[[ Study text open ]]

After commending Kentucky Kingdom‘s extensive proposal for reopening, Beshear said the Louisville amusement park would be allowed to open the week of June 29, but cautioned that “it will look very different.”

He said “we believe” that in that same week, guidance will be in place to allow “limited opening” of swimming pools. “It isn’t going to be easy to meet that guidance,” he said, which will include social distancing. He noted that some communities may choose not to open their pools, and asked Kentuckians to trust their local leaders with this decision.

The governor had the Rev. C.B. Akins Sr. of First Baptist Church Bracktown in Lexington offer a prayer for those who had died. Akins spoke about the racial disparities that exist among those who have died from the virus, and society as a whole, and called for systemic change to fix it.

Akins said the nation has long had a “racial pandemic . . . emboldened now afresh by people in powerful positions.” That reflected the language Beshear used after being hung in effigy, blaming the actions of right-wingers on Republican politicians who had “embraced and emboldened” them.

Each day, Beshear breaks down the number of coronavirus cases and covid-19 deaths by race and ethnicity. He reported Thursday that 14.71 percent of the cases and 18.21% of the deaths are among African Americans, while only 8.4% of the state’s population is black.

Repeating a goal he voices frequently, Beshear said, “As we emerge, and we will, from this pandemic, let us be committed to addressing inequalities that have existed in our country for far too long and let’s start with health.”

[[ Study text closed ]]
[[ Dataset extract open ]]

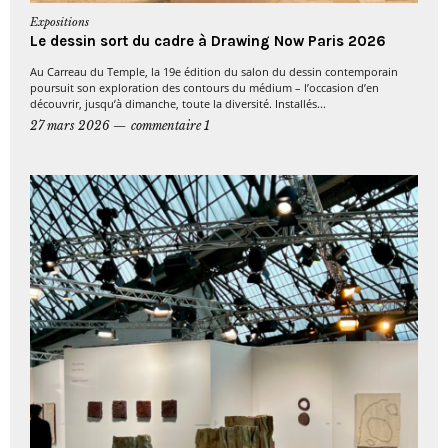
Expositions
Le dessin sort du cadre à Drawing Now Paris 2026
Au Carreau du Temple, la 19e édition du salon du dessin contemporain
poursuit son exploration des contours du médium – l’occasion d’en
découvrir, jusqu’à dimanche, toute la diversité. Installés...
27 mars 2026
commentaire 1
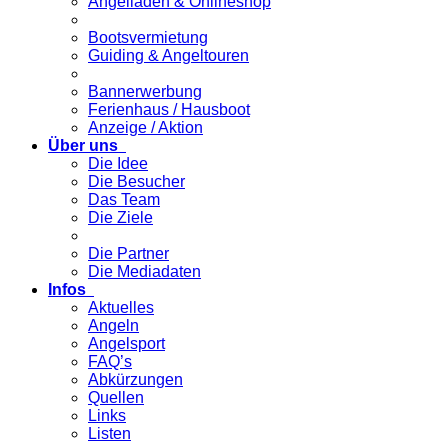
Angelladen & Onlineshop
Bootsvermietung
Guiding & Angeltouren
Bannerwerbung
Ferienhaus / Hausboot
Anzeige / Aktion
Über uns
Die Idee
Die Besucher
Das Team
Die Ziele
Die Partner
Die Mediadaten
Infos
Aktuelles
Angeln
Angelsport
FAQ’s
Abkürzungen
Quellen
Links
Listen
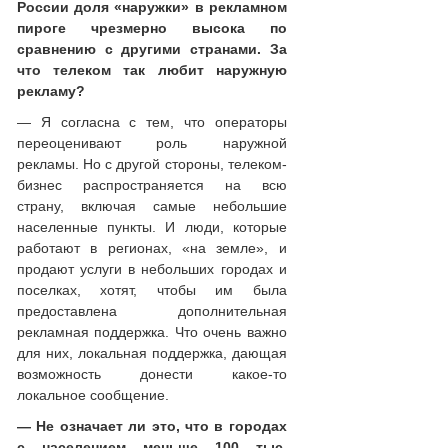
России доля «наружки» в рекламном
пироге чрезмерно высока по
сравнению с другими странами. За
что телеком так любит наружную
рекламу?
— Я согласна с тем, что операторы
переоценивают роль наружной
рекламы. Но с другой стороны, телеком-
бизнес распространяется на всю
страну, включая самые небольшие
населенные пункты. И люди, которые
работают в регионах, «на земле», и
продают услуги в небольших городах и
поселках, хотят, чтобы им была
предоставлена дополнительная
рекламная поддержка. Что очень важно
для них, локальная поддержка, дающая
возможность донести какое-то
локальное сообщение.
— Не означает ли это, что в городах
с населением меньше 100 тыс.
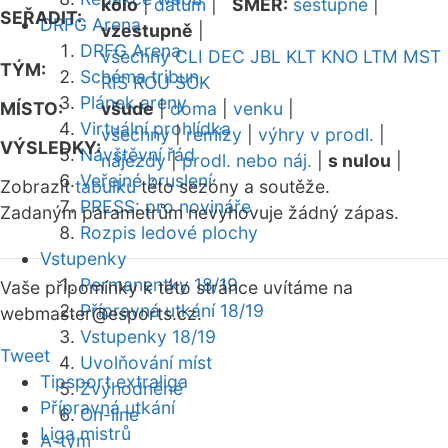
kolo
|
datum
|
SMĚR:
sestupně
|
SEŘADIT:
DRFG Arena
vzestupně
|
DRFG Arena
všechny
CLI
DEC
JBL
KLT
KNO
LTM
MST
TÝM:
Schéma tribun
RIS
ROU
SOK
Plánek areny
MÍSTO:
všude
|
doma
|
venku
|
Virtuální prohlídka
všechny
|
remízy
|
výhry v prodl.
|
VÝSLEDKY:
Návštěvní řád
nájezdy
|
prodl. nebo náj.
|
s nulou
|
Veřejné bruslení
Zobrazit
tabulku
této sezóny a soutěže.
PRESS: pro novináře
Zadaným parametrům nevyhovuje žádný zápas.
Rozpis ledové plochy
Vstupenky
Permanentky 18/19
Vaše připomínky k této stránce uvítáme na
Přípravná utkání 18/19
webmaster
@esports.cz.
Vstupenky 18/19
Tweet
Uvolňování míst
Tipsport extraliga
Zvýhodněné
Přípravná utkání
On-line
Liga mistrů
A-tým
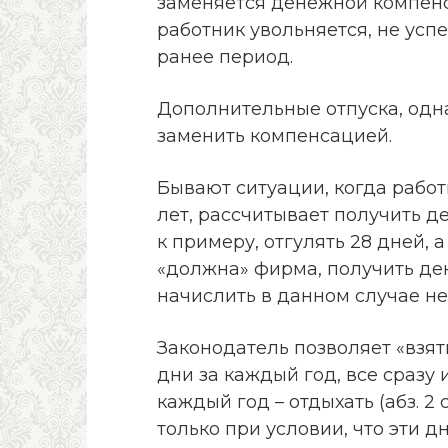
заменяется денежной компенс
работник увольняется, не усп
ранее период.
Дополнительные отпуска, одна
заменить компенсацией.
Бывают ситуации, когда работ
лет, рассчитывает получить де
к примеру, отгулять 28 дней, 
«должна» фирма, получить де
начислить в данном случае не
Законодатель позволяет «взят
дни за каждый год, все сразу 
каждый год – отдыхать (абз. 2 
только при условии, что эти 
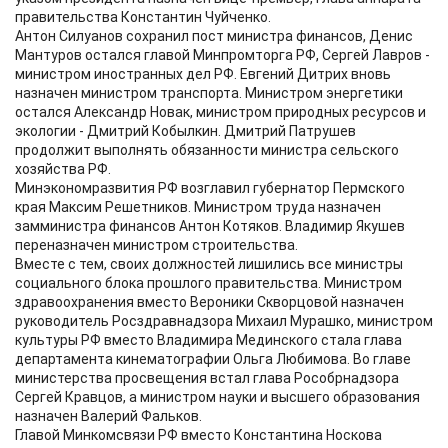
правительства Константин Чуйченко.
Антон Силуанов сохранил пост министра финансов, Денис
Мантуров остался главой Минпромторга РФ, Сергей Лавров -
министром иностранных дел РФ. Евгений Дитрих вновь
назначен министром транспорта. Министром энергетики
остался Александр Новак, министром природных ресурсов и
экологии - Дмитрий Кобылкин. Дмитрий Патрушев
продолжит выполнять обязанности министра сельского
хозяйства РФ.
Минэкономразвития РФ возглавил губернатор Пермского
края Максим Решетников. Министром труда назначен
замминистра финансов Антон Котяков. Владимир Якушев
переназначен министром строительства.
Вместе с тем, своих должностей лишились все министры
социального блока прошлого правительства. Министром
здравоохранения вместо Вероники Скворцовой назначен
руководитель Росздравнадзора Михаил Мурашко, министром
культуры РФ вместо Владимира Мединского стала глава
департамента кинематографии Ольга Любимова. Во главе
министерства просвещения встал глава Рособрнадзора
Сергей Кравцов, а министром науки и высшего образования
назначен Валерий Фальков.
Главой Минкомсвязи РФ вместо Константина Носкова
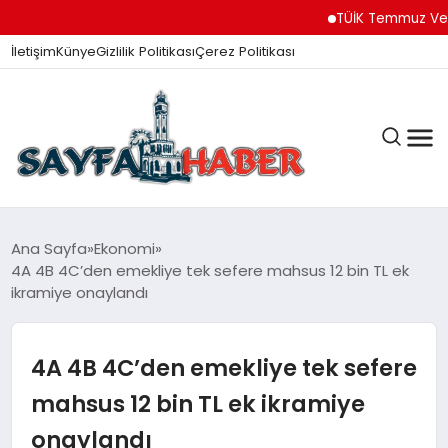
TÜİK Temmuz Verileri Aç
İletişim
Künye
Gizlilik Politikası
Çerez Politikası
ANA SAYFA
Ana Sayfa
Ekonomi
4A 4B 4C’den emekliye tek sefere mahsus 12 bin TL ek
ikramiye onaylandı
GÜNDEM
4A 4B 4C’den emekliye tek sefere
İZMIR HABERLERI
mahsus 12 bin TL ek ikramiye
onaylandı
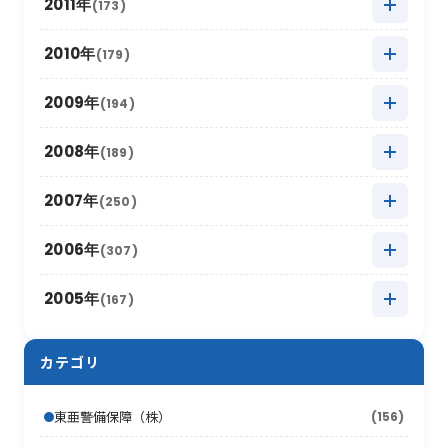
2018年5月
2012年12月
(16)
(11)
2011年
(173)
2017年6月
(4)
2016年7月
(13)
2021年1月
2015年8月
(12)
(8)
2020年2月
2014年9月
(15)
(13)
2019年3月
2013年10月
(12)
(12)
2018年4月
2012年11月
(12)
(11)
2017年5月
2011年12月
(14)
(15)
2010年
(179)
2016年6月
(7)
2015年7月
(14)
2020年1月
2014年8月
(17)
(12)
2019年2月
2013年9月
(17)
(6)
2018年3月
2012年10月
(17)
(11)
2017年4月
2011年11月
(10)
(16)
2016年5月
2010年12月
(16)
(15)
2009年
(194)
2015年6月
(9)
2014年7月
(8)
2019年1月
2013年8月
(15)
(16)
2018年2月
2012年9月
(10)
(18)
2017年3月
2011年10月
(22)
(11)
2016年4月
2010年11月
(10)
(12)
2015年5月
2009年12月
(17)
(15)
2008年
(189)
2014年6月
(8)
2013年7月
(19)
2018年1月
2012年8月
(13)
(16)
2017年2月
2011年9月
(17)
(4)
2016年3月
2010年10月
(10)
(13)
2015年4月
2009年11月
(13)
(5)
2014年5月
2008年12月
(10)
(12)
2007年
(250)
2013年6月
(12)
2012年7月
(17)
2017年1月
2011年8月
(10)
(16)
2016年2月
2010年9月
(19)
(6)
2015年3月
2009年10月
(12)
(13)
2014年4月
2008年11月
(13)
(11)
2013年5月
2007年12月
(16)
(17)
2006年
(307)
2012年6月
(17)
2011年7月
(21)
2016年1月
2010年8月
(17)
(6)
2015年2月
2009年9月
(22)
(7)
2014年3月
2008年10月
(16)
(9)
2013年4月
2007年11月
(15)
(8)
2012年5月
2006年12月
(30)
(16)
2005年
(167)
2011年6月
(9)
2010年7月
(12)
2015年1月
2009年8月
(10)
(17)
2014年2月
2008年9月
(26)
(7)
2013年3月
2007年10月
(10)
(13)
2012年4月
2006年11月
(20)
(12)
2011年5月
2005年12月
(19)
(11)
2010年6月
(20)
2009年7月
(12)
カテゴリ
2014年1月
2008年8月
(16)
(4)
2013年2月
2007年9月
(16)
(19)
2012年3月
2006年10月
(18)
(21)
2011年4月
2005年11月
(24)
(12)
2010年5月
(18)
2009年6月
(17)
2008年7月
(15)
2013年1月
2007年8月
(22)
(7)
東亜警備保障（株）
(156)
2012年2月
2006年9月
(44)
(11)
2011年3月
2005年10月
(13)
(13)
2010年4月
(15)
2009年5月
(16)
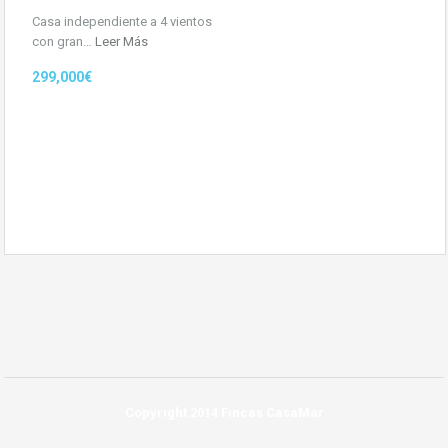
Casa independiente a 4 vientos
con gran…
Leer Más
299,000€
Copyright 2014 Fincas CasaMar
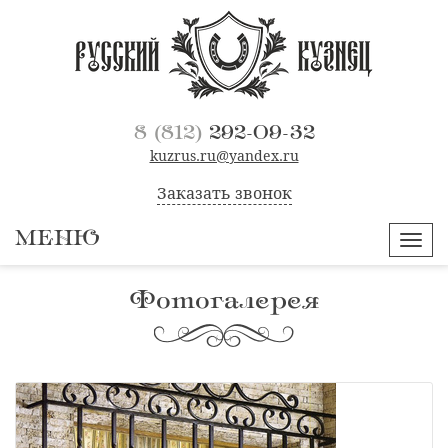
8 (812)
292-09-32
kuzrus.ru@yandex.ru
Заказать звонок
МЕНЮ
Навиг
Фотогалерея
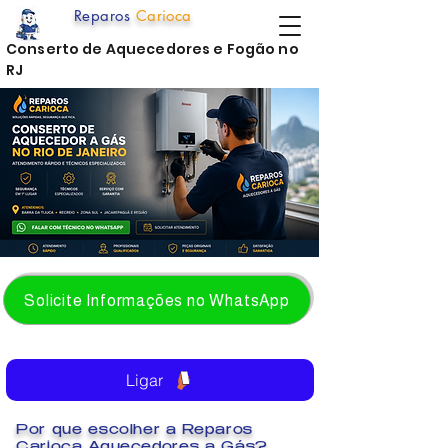
Reparos
Carioca
Conserto de Aquecedores e Fogão no
RJ
Solicite Informações no WhatsApp
Ligar
Por que escolher a Reparos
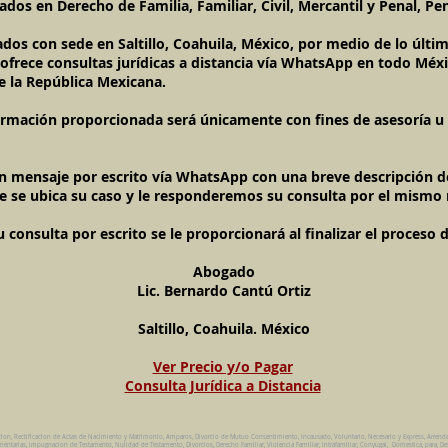
dos en Derecho de Familia, Familiar, Civil, Mercantil y Penal, Pen
ados con sede en Saltillo, Coahuila, México, por medio de lo últ
l ofrece consultas jurídicas a distancia vía WhatsApp en todo Méxi
e la República Mexicana.
ormación proporcionada será únicamente con fines de asesoría u o
un mensaje por escrito vía WhatsApp con una breve descripción de
e se ubica su caso y le responderemos su consulta por el mismo
onsulta por escrito se le proporcionará al finalizar el proceso 
Abogado
Lic. Bernardo Cantú Ortiz
Saltillo, Coahuila. México
Ver Precio y/o Pagar
Consulta Jurídica a Distancia
cion, Rectificacion de Actas de Nacimiento y Matrimonio, Amparos, Divorcio de Mutuo Consentimiento, Incausado, Voluntario, Necesario y Express, Arrend
ntarias, Impugnacion de Testamento, Nulidad de Testamento, Divorcios, Derecho Familiar, Violencia Familiar, Intrafamiliar, Conyugal, Domestica, para, De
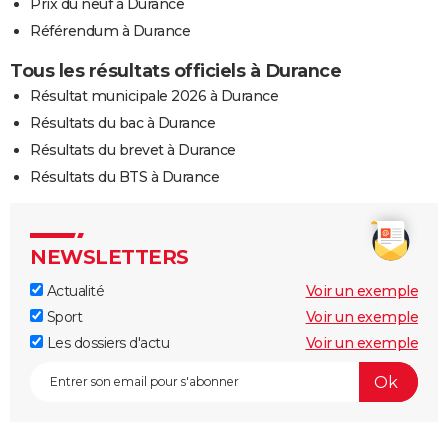
Prix du neuf à Durance
Référendum à Durance
Tous les résultats officiels à Durance
Résultat municipale 2026 à Durance
Résultats du bac à Durance
Résultats du brevet à Durance
Résultats du BTS à Durance
NEWSLETTERS
Actualité
Voir un exemple
Sport
Voir un exemple
Les dossiers d'actu
Voir un exemple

[[ Dataset extract closed ]]

Tasks to complete:
(1) Retype the report on the governor's briefing word for word, from "After commending Kentucky Kingdom‘s" up to and including "with this decision.".
(2) Condense the paragraph of the report on the governor's briefing that begins "He said “we believe”" into a short bulleted list that keeps its main facts.
(3) Proceed with the report on the governor's briefing from its final sentence onward.

Results of the exercise:
(1)
After commending Kentucky Kingdom‘s extensive proposal for reopening, Beshear said the Louisville amusement park would be allowed to open the week of June 29, but cautioned that “it will look very different.”

He said “we believe” that in that same week, guidance will be in place to allow “limited opening” of swimming pools. “It isn’t going to be easy to meet that guidance,” he said, which will include social distancing. He noted that some communities may choose not to open their pools, and asked Kentuckians to trust their local leaders with this decision.

(2)
- Beshear said he believed guidance allowing "limited opening" of swimming pools would be in place the same week.
- He said meeting that guidance, which will include social distancing, would not be easy.
- He noted that some communities may choose not to open their pools.
- He asked Kentuckians to trust their local leaders with this decision.

(3)
In other covid-19 news Thursday: 

  • Beshear announced 113 new cases of the coronavirus, bringing the adjusted total to 9,184. He said 494 patients are hospitalized with covid-19, with 88 in intensive care. At least 3,181 people have recovered from the virus. Click here for the state’s daily report.
  • The counties with the highest number of cases were Jefferson, 15; Warren, 14; Fayette, 12; and Allen and Muhlenberg, seven each.
  • Beshear reported nine more deaths, for a total of 409. They were of a 74-year-old woman, an 80-year-old man and two 85-year-old men from Boone County, a 71-year-old man from Grant County, a 66-year-old man from Jefferson County, a 72-year-old woman from Warren County, a 67-year-old woman from Butler County and a 70-year-old man from Kenton County.
  • In long-term care facilities, Beshear reported that 23 more residents and 10 more staff had tested positive, for totals of 1,208 and 573, respectively. He said five more residents had died of covid-19, bringing the death toll up to 244 residents and two staff.
  • Beshear said 221,118 coronavirus tests have been done in the state, a jump of about 20,000 from yesterday because of a data dump from one lab’s negative results.
  • Beshear said he is moving unemployment insurance back to the Labor Cabinet from the Education and Workforce Development Cabinet, following delayed notification of a confidentiality breach on April 23, when a claimant reported access to other claimants’ identity-verification documents. He said the incident was handled correctly, but it took “way too long” to notify the public of the breach. Click here for the news release about this incident.
  • Workforce Deputy Secretary Josh Benton said 10,000 claims from March and 30,000 from April remain to be adjudicated. Beshear said, “There’s a lot of federal law and a lot of hurdles with these.”
  • Beshear said his moratorium on evictions would be extended beyond June 1, so no one should be evicted.
  • The State Fair Board has proposed a fair in August with smaller crowds, reduced hours and some mask requirements, WDRB reports. Agriculture Commissioner Ryan Quarles, a board member, called the proposal “reasonable and responsible.” Beshear said he hadn’t seen the plan.
  • Beshear said he is reviewing a proposal for reopening of “historical racing” betting parlors.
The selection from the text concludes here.